Yazılı olmayan bir kurala göre halka yakın bir Papa'dan sonra kardinaller muhafazakar bir Papa seçerler. Vatikan'da çok sayıda isim dolaşıyor. Bunlardan biri önümüzdeki haftalarda yapılacak toplantıda belirlenecek. 

Papa'nın cenaze törenleri bu kez gündemi meşgul edecek. Onun dileği, herhangi bir Hıristiyan gibi, aşırı gösteriş ve ihtişamdan uzak bir şekilde gömülmekti. 

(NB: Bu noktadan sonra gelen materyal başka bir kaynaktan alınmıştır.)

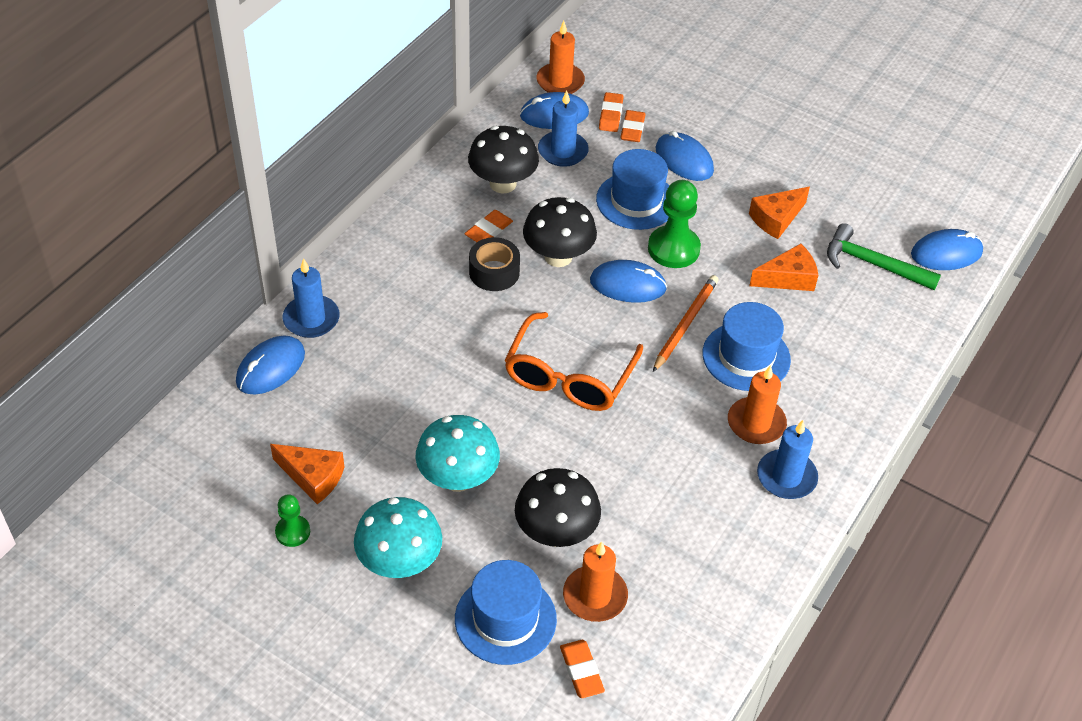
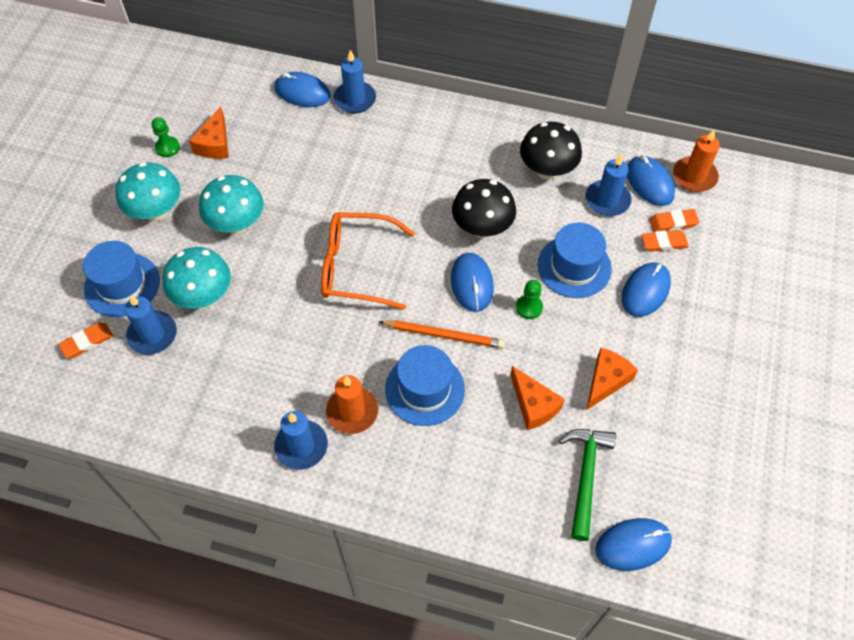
camera: 75 degrees right, 10 degrees up
orange eraser [464,210,513,242] -> none
black tape [469,237,520,291] -> none
black mushroom [515,468,601,547] -> turquoise mushroom [162,247,231,309]
orange candle [563,542,628,622] -> blue candle [125,295,177,355]
green pawn [648,180,701,268] -> green pawn [516,280,543,319], size x0.56
orange cheese [749,187,810,239] -> orange cheese turned 90 degrees clockwise [586,348,638,410]
blue mouse [911,229,983,270] -> blue mouse turned 75 degrees counterclockwise [595,518,672,571]

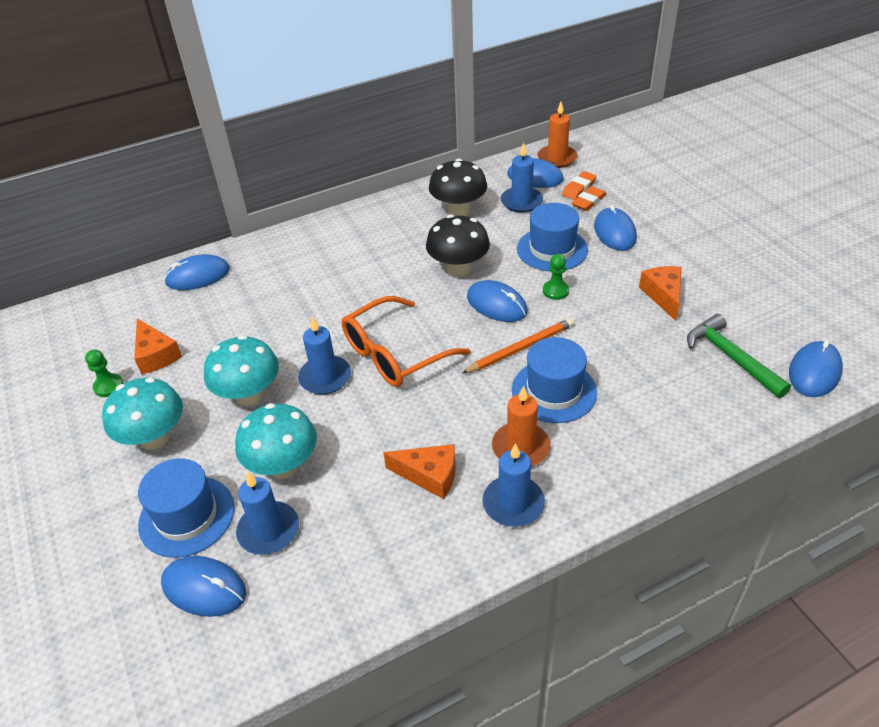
camera: 40 degrees left, 15 degrees down
orange eraser [58,323,113,358] -> blue mouse [161,556,246,617]
blue candle [333,50,376,114] -> blue candle moved to [298,317,351,395]
orange cheese [510,366,565,430] -> orange cheese moved to [383,444,456,499]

Anavatanı Arjantin'de ise yedi günlük yas ilan edildi. Ancak popülist cumhurbaşkanı Javier Miel ile ilişkileri gergin. Milei, 2023 seçim kampanyasında Papa'ya "yeryüzünde kötülüğün temsilcisi" ve "sosyal adaleti savunan bir aptal" diyerek hakaret etmişti. Papa, Milei'nin Arjantin cumhurbaşkanı olarak Vatikan'ı ziyaret etmesi üzerine tüm bunları affetti.  
Jorge Mario Bergoglio, giderek alaycıların, popülistlerin ve insan düşmanlarının egemen olduğu bir dünyada cömert bir adamdı. Onları affetti ve görmezden geldi, gençlere ise şu mesajı verdi: "Yaygara koparın."